Wang Yujiang, Dong Mingzhi, Shen Jie, Luo Yiming, Lin Yiming, Ma Pingchuan, Petridis Stavros, Pantic Maja
IEEE Trans Pattern Anal Mach Intell. 2023 Nov;45(11):12944-12959. doi: 10.1109/TPAMI.2023.3243812. Epub 2023 Oct 3.
This article presents a novel method for face clustering in videos using a video-centralised transformer. Previous works often employed contrastive learning to learn frame-level representation and used average pooling to aggregate the features along the temporal dimension. This approach may not fully capture the complicated video dynamics. In addition, despite the recent progress in video-based contrastive learning, few have attempted to learn a self-supervised clustering-friendly face representation that benefits the video face clustering task. To overcome these limitations, our method employs a transformer to directly learn video-level representations that can better reflect the temporally-varying property of faces in videos, while we also propose a video-centralised self-supervised framework to train the transformer model. We also investigate face clustering in egocentric videos, a fast-emerging field that has not been studied yet in works related to face clustering. To this end, we present and release the first large-scale egocentric video face clustering dataset named EasyCom-Clustering. We evaluate our proposed method on both the widely used Big Bang Theory (BBT) dataset and the new EasyCom-Clustering dataset. Results show the performance of our video-centralised transformer has surpassed all previous state-of-the-art methods on both benchmarks, exhibiting a self-attentive understanding of face videos.

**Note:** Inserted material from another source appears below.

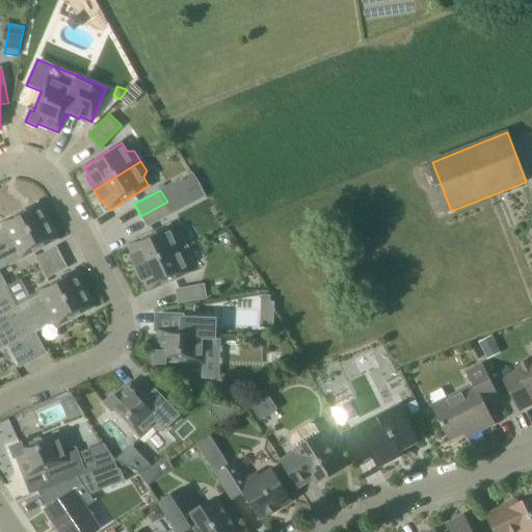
[(167,203),(167,202),(140,216),(148,228),(174,214),(171,210),(167,203)]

本文提出了一种使用视频集中式变压器进行视频中人脸聚类的新方法。以往的工作通常采用对比学习来学习帧级表示,并使用平均池化来聚合时间维度上的特征。这种方法可能无法完全捕捉复杂的视频动态。此外,尽管基于视频的对比学习最近取得了进展,但很少有人尝试学习一种对聚类友好的自监督人脸表示,以利于视频人脸聚类任务。为了克服这些限制,我们的方法采用变压器直接学习视频级表示,这种表示可以更好地反映视频中人脸的时变特性,同时我们还提出了一个视频集中式自监督框架来训练变压器模型。我们还研究了第一人称视角视频中的人脸聚类,这是一个快速发展的领域,在与人脸聚类相关的工作中尚未得到研究。为此,我们展示并发布了第一个名为EasyCom-Clustering的大规模第一人称视角视频人脸聚类数据集。我们在广泛使用的《生活大爆炸》(BBT)数据集和新的EasyCom-Clustering数据集上评估我们提出的方法。结果表明,我们的视频集中式变压器在两个基准测试中的性能都超过了之前所有的先进方法,展现了对人脸视频的自注意力理解。